Practical diagnostics this diagram informs. A reversing valve stuck mid-stroke gives you a unit that can’t really cool or heat — gauges show pressures that don’t make sense for either mode because the valve is partially routing flow both ways. A reversing valve solenoid that doesn’t energize means the valve never flips at all — unit acts like a one-mode AC. A reversing valve that DOES flip but stays loud and shuddery means refrigerant velocity is wrong (often low charge), or the slide is worn. All three present differently on gauges and amp readings, and the difference matters for which part you replace.
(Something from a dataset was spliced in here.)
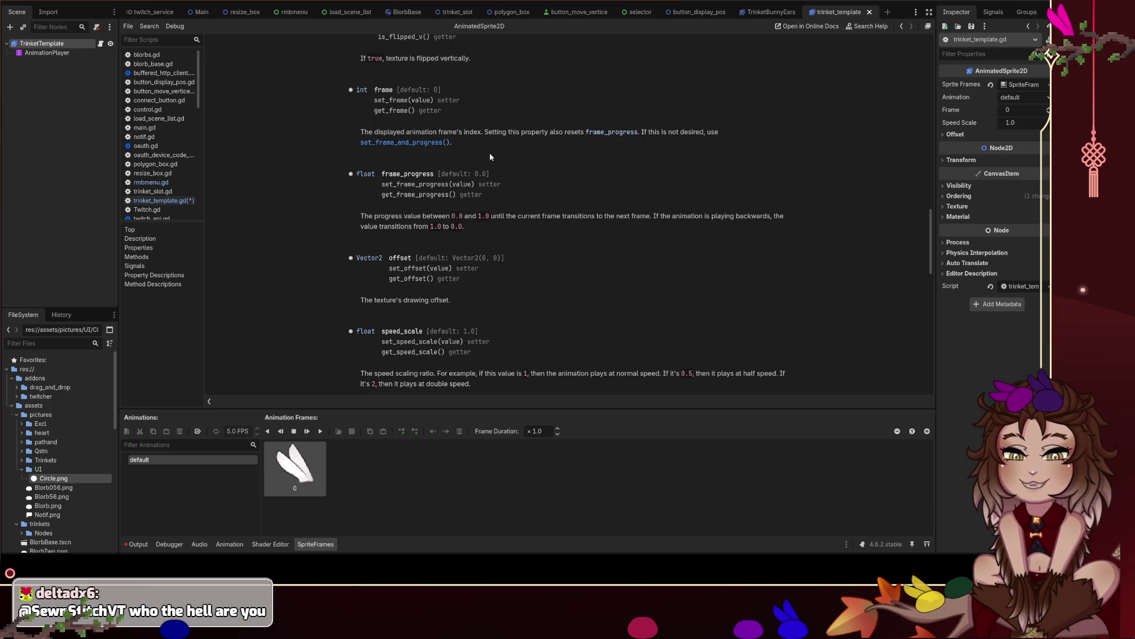
scroll(494, 156, up, 2)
Coefficient of performance (COP) — why heat pumps are efficient. A resistance heater turns 1 unit of electricity into 1 unit of heat. A heat pump turns 1 unit of electricity into 2-4 units of heat in cooling mode (the EER/SEER rating) and 2-3.5 units of heat in heating mode (the HSPF rating), because most of the heat is being MOVED rather than CREATED. The compressor’s electrical work is the only “new” energy added; the rest is heat pulled from one location to another. As outdoor temperature drops in heating mode, the available heat in the source air decreases and COP drops with it. At very low outdoor temperatures (below freezing for older units, below 0°F for cold-climate models), the system either needs auxiliary heat strips to keep up or runs less efficiently than pure resistance heat would. Modern variable-speed heat pumps maintain useful COP down to -15°F or lower; older fixed-speed units lose effectiveness around 25°F and switch over to electric backup.